GIVEN TEXT Block Start
Howard’s novels take place during World War II and the years after. They follow the Cazalets, an upper-middle-class family who made their money, and then lost a good deal of it, in timber. They’re novels of and about domesticity: meals are cooked, beds are made, parties are thrown, dishes are washed. They unfold slowly—they’re as much about time as they are about anything else—and they’re plainly, exactingly written. By contrast, Child’s novels center on an ex-military cop who wanders around the United States, somehow always finding himself framed for, or embroiled in, a crime that he has to punch and kick and headbutt his way out of. A typical sentence from Howard: “There came to be a tacit censorship of what they talked about.” A typical passage from Child: “The damn bullet didn't even make it into your chest. Your pectoral muscle is so thick and so dense it stopped it dead.”

I finished the Cazalet Chronicles in November; I’m on my eleventh Reacher novel now. Spending time with the Cazalets is like having a nice, leisurely tea. The fare doesn’t seem that impressive at first. But then the tea warms you up and the finger food proves tasty and you don’t want to be anywhere else. Spending time with Reacher is like chugging a large coffee with two extra shots of espresso that’s also been laced with cocaine. It gives you quite the jolt if it doesn’t kill you. (In The Enemy, we learn that Reacher started drinking coffee at the age of four. In adulthood, his “need for caffeine makes heroin addiction look like an amusing little take-it-or-leave it sideline.”)

We come to books for different reasons. Here are some of my favorites from 2022: books that scratched one readerly itch or another; books that I didn’t get a chance to write on and want to recommend.

Darryl Pinckney, Come Back in September: A Literary Education on West Sixty-Seventh Street, Manhattan (Farrar, Straus and Giroux, $32, 432 pp.)
GIVEN TEXT Block End
DATA PROVIDED Block Start
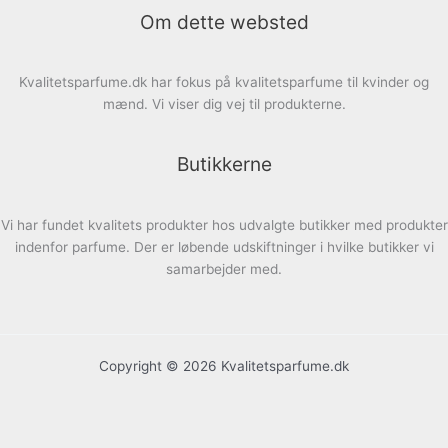
Om dette websted
Kvalitetsparfume.dk har fokus på kvalitetsparfume til kvinder og
mænd. Vi viser dig vej til produkterne.
Butikkerne
Vi har fundet kvalitets produkter hos udvalgte butikker med produkter
indenfor parfume. Der er løbende udskiftninger i hvilke butikker vi
samarbejder med.
Copyright © 2026 Kvalitetsparfume.dk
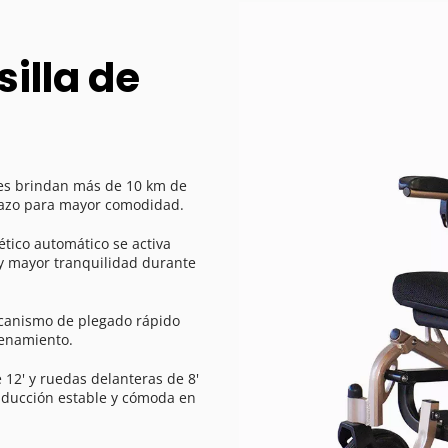
illa de 
ales brindan más de 10 km de 
plazo para mayor comodidad. 
tico automático se activa 
 y mayor tranquilidad durante 
canismo de plegado rápido 
cenamiento. 
12' y ruedas delanteras de 8' 
ducción estable y cómoda en 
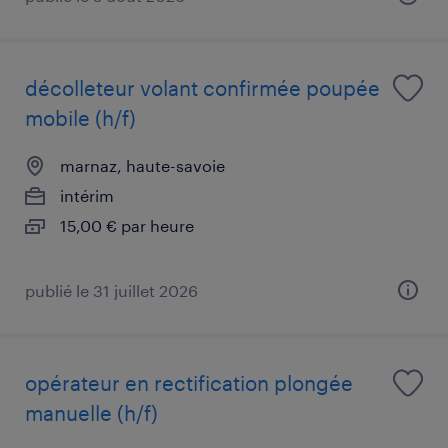
décolleteur volant confirmée poupée
mobile (h/f)
marnaz, haute-savoie
intérim
15,00 € par heure
publié le 31 juillet 2026
opérateur en rectification plongée
manuelle (h/f)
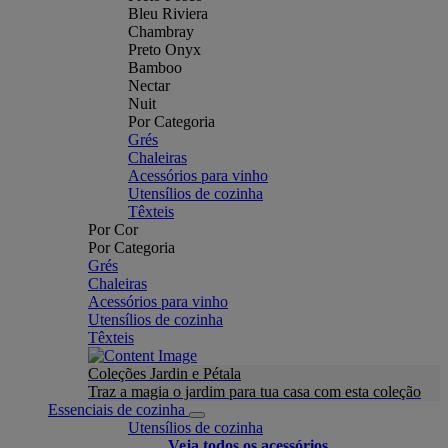
Bleu Riviera
Chambray
Preto Onyx
Bamboo
Nectar
Nuit
Por Categoria
Grés
Chaleiras
Acessórios para vinho
Utensílios de cozinha
Têxteis
Por Cor
Por Categoria
Grés
Chaleiras
Acessórios para vinho
Utensílios de cozinha
Têxteis
Coleções Jardin e Pétala
Traz a magia o jardim para tua casa com esta coleção
Essenciais de cozinha
Utensílios de cozinha
Veja todos os acessórios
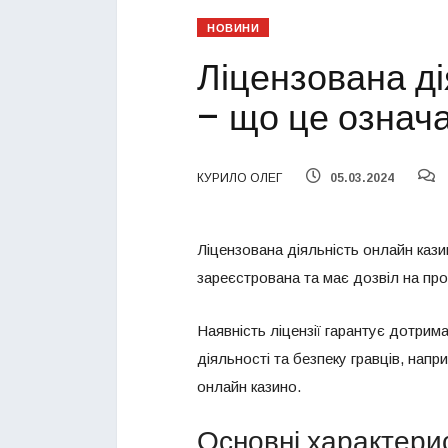
НОВИНИ
Ліцензована ді
– що це означ
КУРИЛО ОЛЕГ
05.03.2024
Ліцензована діяльність онлайн кази
зареєстрована та має дозвіл на про
Наявність ліцензії гарантує дотрим
діяльності та безпеку гравців, напр
онлайн казино.
Основні характери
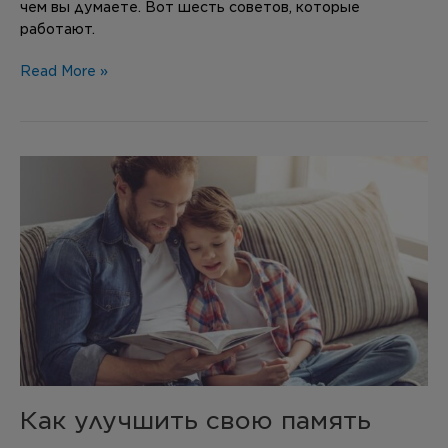
чем вы думаете. Вот шесть советов, которые
работают.
Read More »
Как
улучшить
свою
память
Как улучшить свою память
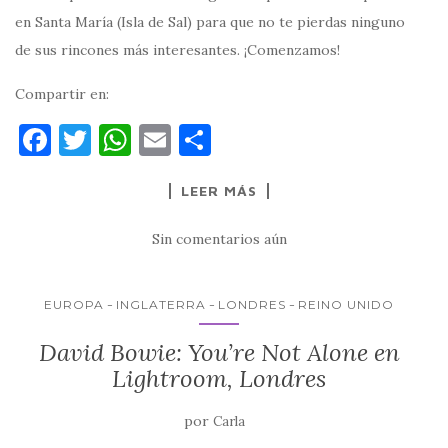
en Santa María (Isla de Sal) para que no te pierdas ninguno
de sus rincones más interesantes. ¡Comenzamos!
Compartir en:
F
T
W
E
C
a
w
h
m
o
LEER MÁS
c
it
at
ai
m
e
te
s
l
p
Sin comentarios aún
b
r
A
ar
o
p
ti
EUROPA
INGLATERRA
LONDRES
REINO UNIDO
o
p
r
David Bowie: You’re Not Alone en
k
Lightroom, Londres
por
Carla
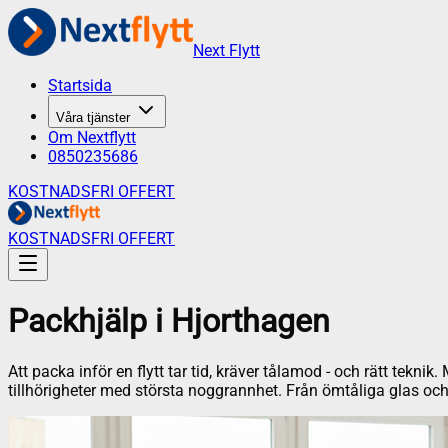
Next Flytt
Startsida
Våra tjänster
Om Nextflytt
0850235686
KOSTNADSFRI OFFERT
KOSTNADSFRI OFFERT
Packhjälp
i
Hjorthagen
Att packa inför en flytt tar tid, kräver tålamod - och rätt tekni
tillhörigheter med största noggrannhet. Från ömtåliga glas och po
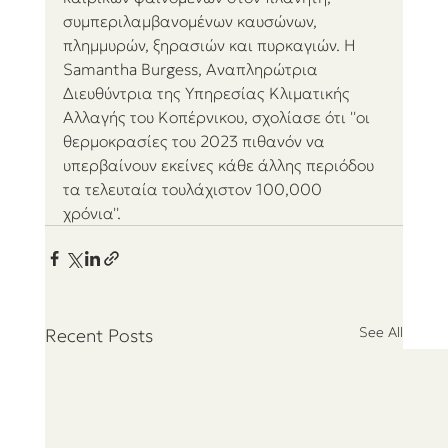
συμπεριλαμβανομένων καυσώνων, 
πλημμυρών, ξηρασιών και πυρκαγιών. Η 
Samantha Burgess, Αναπληρώτρια 
Διευθύντρια της Υπηρεσίας Κλιματικής 
Αλλαγής του Κοπέρνικου, σχολίασε ότι ''οι 
θερμοκρασίες του 2023 πιθανόν να 
υπερβαίνουν εκείνες κάθε άλλης περιόδου 
τα τελευταία τουλάχιστον 100,000 
χρόνια''. 
See All
Recent Posts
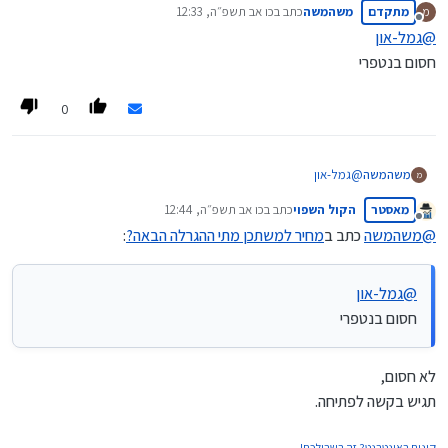
מתקדם
משהמשה
כתב ב
כו אב תשפ״ה, 12:33
מ
dira.vercel.app/
נערך לאחרונה על ידי
מנותק
@
גמל-און
חסום בנטפרי
0
משהמשה
@
גמל-און
מ
חסום בנטפרי
מאסטר
הקול השפוי
כתב ב
כו אב תשפ״ה, 12:44
נערך לאחרונה על ידי
מנותק
@
משהמשה
כתב ב
מחיר למשתכן מתי ההגרלה הבאה?
:
@
גמל-און
חסום בנטפרי
לא חסום,
תגיש בקשה לפתיחה.
קונים באינטרנט? זה בשבילכם!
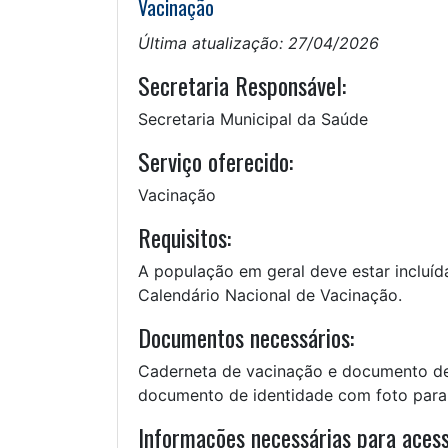
Vacinação
Última atualização: 27/04/2026
Secretaria Responsável:
Secretaria Municipal da Saúde
Serviço oferecido:
Vacinação
Requisitos:
A população em geral deve estar incluíd
Calendário Nacional de Vacinação.
Documentos necessários:
Caderneta de vacinação e documento de 
documento de identidade com foto para 
Informações necessárias para acess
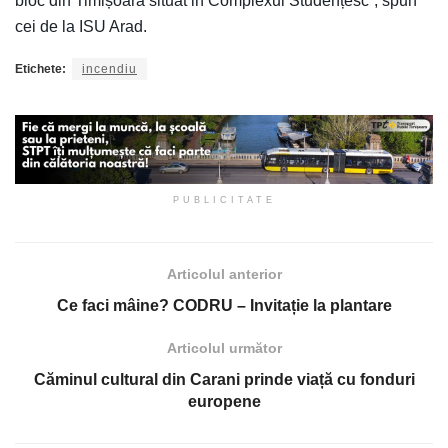
bloc din Timișoara situat in Complexul Studențesc”, spun
cei de la ISU Arad.
Etichete:
incendiu
PUBLICITATE
Articolul anterior
Ce faci mâine? CODRU – Invitație la plantare
Articolul următor
Căminul cultural din Carani prinde viață cu fonduri
europene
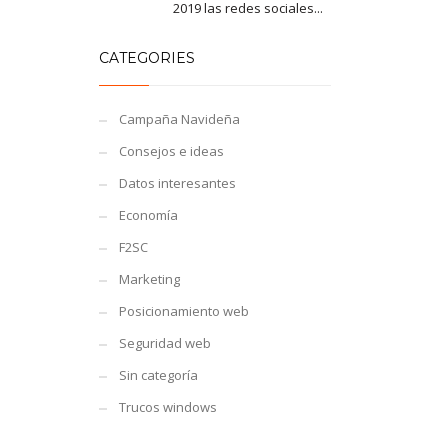
2019 las redes sociales...
CATEGORIES
Campaña Navideña
Consejos e ideas
Datos interesantes
Economía
F2SC
Marketing
Posicionamiento web
Seguridad web
Sin categoría
Trucos windows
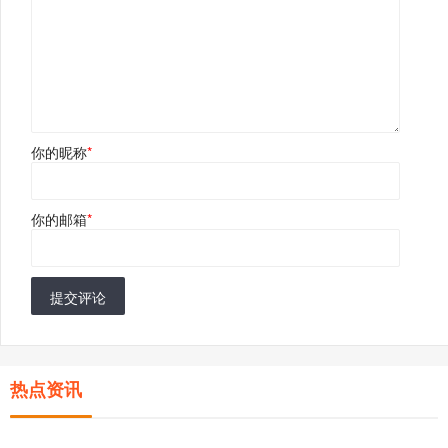
你的昵称
*
你的邮箱
*
提交评论
热点资讯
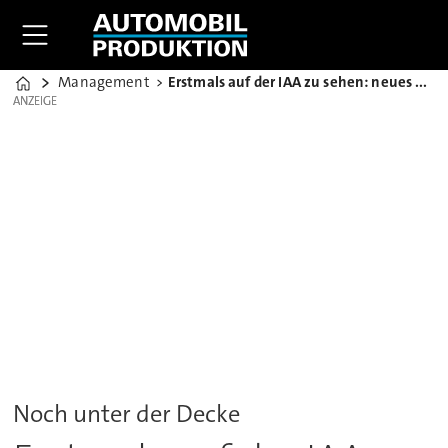
Management
Erstmals auf der IAA zu sehen: neues VW-Logo und ID.3.
Home
ANZEIGE
ANZEIGE
Noch unter der Decke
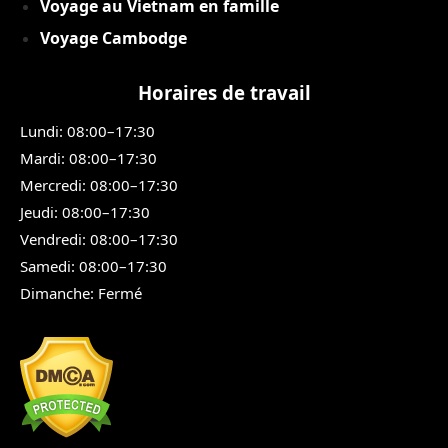
Voyage au Vietnam en famille
Voyage Cambodge
Horaires de travail
Lundi: 08:00–17:30
Mardi: 08:00–17:30
Mercredi: 08:00–17:30
Jeudi: 08:00–17:30
Vendredi: 08:00–17:30
Samedi: 08:00–17:30
Dimanche: Fermé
DATA PROVIDED Block End
* [EXERCISE REQUIREMENTS]
(1) Output the passage from the essay on the Cazalet and Reacher novels word for word, beginning at the words "I finished the" and stopping after the words "want to recommend.".
(2) In the essay on the Cazalet and Reacher novels, at what age did Reacher start drinking coffee?

* [ANSWERS BY ITEM]
(1)
I finished the Cazalet Chronicles in November; I’m on my eleventh Reacher novel now. Spending time with the Cazalets is like having a nice, leisurely tea. The fare doesn’t seem that impressive at first. But then the tea warms you up and the finger food proves tasty and you don’t want to be anywhere else. Spending time with Reacher is like chugging a large coffee with two extra shots of espresso that’s also been laced with cocaine. It gives you quite the jolt if it doesn’t kill you. (In The Enemy, we learn that Reacher started drinking coffee at the age of four. In adulthood, his “need for caffeine makes heroin addiction look like an amusing little take-it-or-leave it sideline.”)

We come to books for different reasons. Here are some of my favorites from 2022: books that scratched one readerly itch or another; books that I didn’t get a chance to write on and want to recommend.

(2) At the age of four.